TASK GOAL: Would you return the material below exactly, with no line left out?

--- START ---

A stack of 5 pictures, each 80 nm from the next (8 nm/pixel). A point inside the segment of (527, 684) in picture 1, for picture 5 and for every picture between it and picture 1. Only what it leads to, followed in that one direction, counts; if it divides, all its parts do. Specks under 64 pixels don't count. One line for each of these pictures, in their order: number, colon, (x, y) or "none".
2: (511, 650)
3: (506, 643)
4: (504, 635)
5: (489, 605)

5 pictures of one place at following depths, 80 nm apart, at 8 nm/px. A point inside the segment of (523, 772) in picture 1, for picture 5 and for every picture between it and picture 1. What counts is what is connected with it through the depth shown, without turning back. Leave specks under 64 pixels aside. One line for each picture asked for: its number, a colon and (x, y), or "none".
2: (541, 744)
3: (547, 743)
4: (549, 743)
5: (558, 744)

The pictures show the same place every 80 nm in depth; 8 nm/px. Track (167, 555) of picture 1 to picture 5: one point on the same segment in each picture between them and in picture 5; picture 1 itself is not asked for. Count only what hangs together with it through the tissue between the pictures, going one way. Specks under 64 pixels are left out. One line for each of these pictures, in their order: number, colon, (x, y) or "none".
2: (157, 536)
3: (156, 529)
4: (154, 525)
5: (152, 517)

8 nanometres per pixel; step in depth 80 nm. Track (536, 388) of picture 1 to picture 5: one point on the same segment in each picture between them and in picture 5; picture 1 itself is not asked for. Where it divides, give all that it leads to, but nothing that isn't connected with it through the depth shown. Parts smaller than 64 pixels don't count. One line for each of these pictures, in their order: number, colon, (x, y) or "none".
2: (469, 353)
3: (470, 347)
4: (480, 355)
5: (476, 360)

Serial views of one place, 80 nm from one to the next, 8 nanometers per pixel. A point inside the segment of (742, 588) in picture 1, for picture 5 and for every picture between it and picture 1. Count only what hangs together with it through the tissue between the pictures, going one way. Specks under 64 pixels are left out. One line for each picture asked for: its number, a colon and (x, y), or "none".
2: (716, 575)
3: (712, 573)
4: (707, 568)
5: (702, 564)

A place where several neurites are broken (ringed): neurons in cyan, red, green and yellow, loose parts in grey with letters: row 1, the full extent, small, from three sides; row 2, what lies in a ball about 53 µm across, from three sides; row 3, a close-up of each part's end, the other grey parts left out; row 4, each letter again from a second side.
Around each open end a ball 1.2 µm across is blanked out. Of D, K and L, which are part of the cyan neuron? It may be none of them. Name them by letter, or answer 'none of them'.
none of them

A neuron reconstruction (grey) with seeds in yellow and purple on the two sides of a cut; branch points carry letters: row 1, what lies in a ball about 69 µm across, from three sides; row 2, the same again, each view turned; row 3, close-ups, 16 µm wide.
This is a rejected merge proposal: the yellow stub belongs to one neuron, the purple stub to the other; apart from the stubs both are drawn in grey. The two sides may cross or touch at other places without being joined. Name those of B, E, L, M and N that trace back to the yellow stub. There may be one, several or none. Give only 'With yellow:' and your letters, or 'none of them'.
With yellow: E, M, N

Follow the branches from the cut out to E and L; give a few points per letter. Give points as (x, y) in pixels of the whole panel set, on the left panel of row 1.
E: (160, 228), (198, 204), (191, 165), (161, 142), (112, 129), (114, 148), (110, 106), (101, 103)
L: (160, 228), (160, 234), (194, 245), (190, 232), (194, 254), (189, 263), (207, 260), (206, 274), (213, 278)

--- END ---

SOLUTION TO THE EXERCISE:
A stack of 5 pictures, each 80 nm from the next (8 nm/pixel). A point inside the segment of (527, 684) in picture 1, for picture 5 and for every picture between it and picture 1. Only what it leads to, followed in that one direction, counts; if it divides, all its parts do. Specks under 64 pixels don't count. One line for each of these pictures, in their order: number, colon, (x, y) or "none".
2: (511, 650)
3: (506, 643)
4: (504, 635)
5: (489, 605)

5 pictures of one place at following depths, 80 nm apart, at 8 nm/px. A point inside the segment of (523, 772) in picture 1, for picture 5 and for every picture between it and picture 1. What counts is what is connected with it through the depth shown, without turning back. Leave specks under 64 pixels aside. One line for each picture asked for: its number, a colon and (x, y), or "none".
2: (541, 744)
3: (547, 743)
4: (549, 743)
5: (558, 744)

The pictures show the same place every 80 nm in depth; 8 nm/px. Track (167, 555) of picture 1 to picture 5: one point on the same segment in each picture between them and in picture 5; picture 1 itself is not asked for. Count only what hangs together with it through the tissue between the pictures, going one way. Specks under 64 pixels are left out. One line for each of these pictures, in their order: number, colon, (x, y) or "none".
2: (157, 536)
3: (156, 529)
4: (154, 525)
5: (152, 517)

8 nanometres per pixel; step in depth 80 nm. Track (536, 388) of picture 1 to picture 5: one point on the same segment in each picture between them and in picture 5; picture 1 itself is not asked for. Where it divides, give all that it leads to, but nothing that isn't connected with it through the depth shown. Parts smaller than 64 pixels don't count. One line for each of these pictures, in their order: number, colon, (x, y) or "none".
2: (469, 353)
3: (470, 347)
4: (480, 355)
5: (476, 360)

Serial views of one place, 80 nm from one to the next, 8 nanometers per pixel. A point inside the segment of (742, 588) in picture 1, for picture 5 and for every picture between it and picture 1. Count only what hangs together with it through the tissue between the pictures, going one way. Specks under 64 pixels are left out. One line for each picture asked for: its number, a colon and (x, y), or "none".
2: (716, 575)
3: (712, 573)
4: (707, 568)
5: (702, 564)

A place where several neurites are broken (ringed): neurons in cyan, red, green and yellow, loose parts in grey with letters: row 1, the full extent, small, from three sides; row 2, what lies in a ball about 53 µm across, from three sides; row 3, a close-up of each part's end, the other grey parts left out; row 4, each letter again from a second side.
Around each open end a ball 1.2 µm across is blanked out. Of D, K and L, which are part of the cyan neuron? It may be none of them. Name them by letter, or answer 'none of them'.
none of them

A neuron reconstruction (grey) with seeds in yellow and purple on the two sides of a cut; branch points carry letters: row 1, what lies in a ball about 69 µm across, from three sides; row 2, the same again, each view turned; row 3, close-ups, 16 µm wide.
This is a rejected merge proposal: the yellow stub belongs to one neuron, the purple stub to the other; apart from the stubs both are drawn in grey. The two sides may cross or touch at other places without being joined. Name those of B, E, L, M and N that trace back to the yellow stub. There may be one, several or none. Give only 'With yellow:' and your letters, or 'none of them'.
With yellow: E, M, N

Follow the branches from the cut out to E and L; give a few points per letter. Give points as (x, y) in pixels of the whole panel set, on the left panel of row 1.
E: (160, 228), (198, 204), (191, 165), (161, 142), (112, 129), (114, 148), (110, 106), (101, 103)
L: (160, 228), (160, 234), (194, 245), (190, 232), (194, 254), (189, 263), (207, 260), (206, 274), (213, 278)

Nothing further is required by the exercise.